(Study text begins)
I would like to begin designing my own pedals as a hobby, starting with digital effects. To do this, I'm putting together my own 'evaluation' board for prototyping with the following core components:

  • ADC
  • Anti-aliasing filter
  • Microcontroller
  • Memory
  • DAC
  • Re-construction filter
  • Peripherals (jack connectors, buttons, toggle switches, I2C display etc.)

I would like to keep my designs professional and relatively low cost (below £100 to prototype).

To produce a device of high quality, I've thought about the following specification:

  • Sample Rate: 96kHz

    This allows maximum frequency of 48kHz to be captured. As the upper limit of human hearing is around 20kHz, this should provide oversampling for greater fidelity.

    This also sets the requirements for pre/post filtering, a higher frequency sample rate will also result in simpler filter design.
(Study text ends)
(Data shown begins)
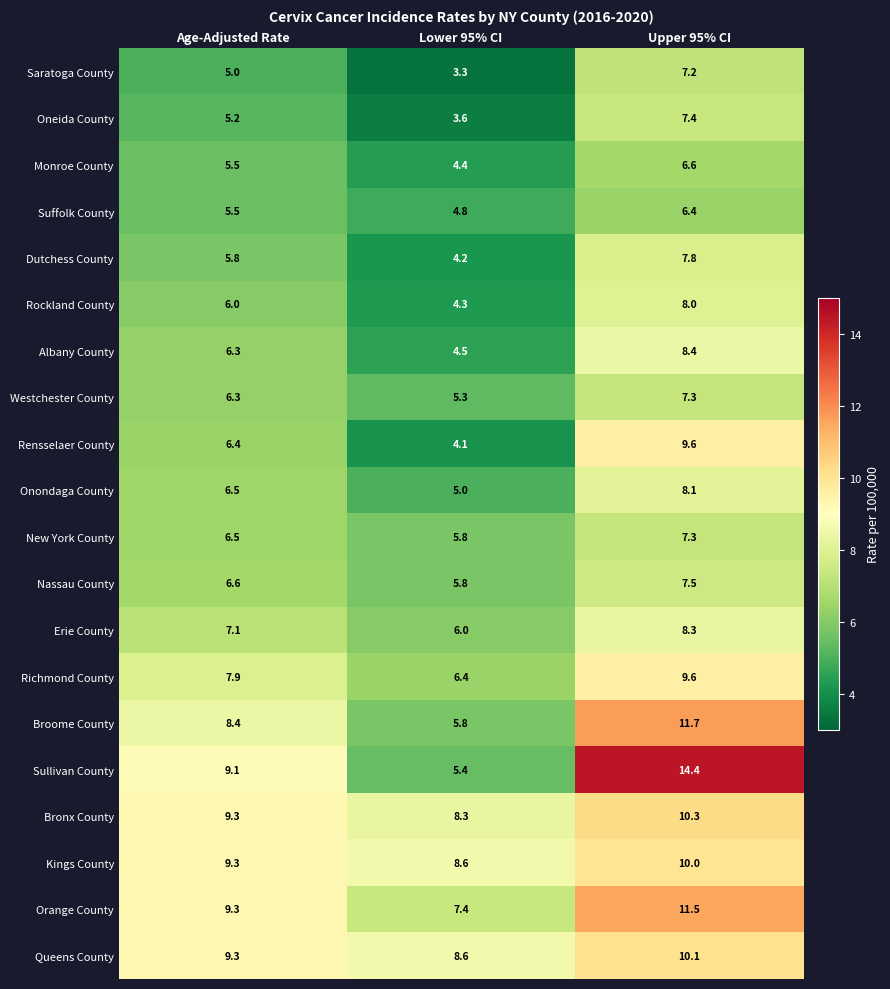

How many values in the Broome County series are below 8?

1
(Data shown ends)
▶ _Exercises to complete_:
A: What sample rate does the pedal prototyping text specify?
B: Carry on writing the pedal prototyping text, starting after its final sentence.
The data plays no part in what follows.

▶ _Answers provided_:
A: 96kHz

B:
  • ADC / DAC Bit depth: 24-bit

    Greater bit depth will allow for higher quality (16-bit produces 96dB dynamic range, whereas 24-bit provides 144dB). As there was not much difference in price using an external DAC will increase the dynamic range over the MCU internal DAC / ADC.

  • Memory requirements 512kB SRAM:

    At 96kHz / 24-bit, 1 second of audio requires 96 * 1000 * (24/8) = 288kB therefore 512kB should be suitable, if memory for delay style effects is needed.

As I'm relatively new to this field, I wanted to ask what Microprocessors, ADCs, DACs, Memory would be recommended and does my design approach seem suitable?

So far I've selected the following:

  • MCU: DSPIC33FJ32GP202-I/SP
  • ADC: NXP UDA1361TS/N1
  • DAC: NXP UDA1334ATS/N2
  • MEMORY: AS6C4008-55PIN

Any advice appreciated.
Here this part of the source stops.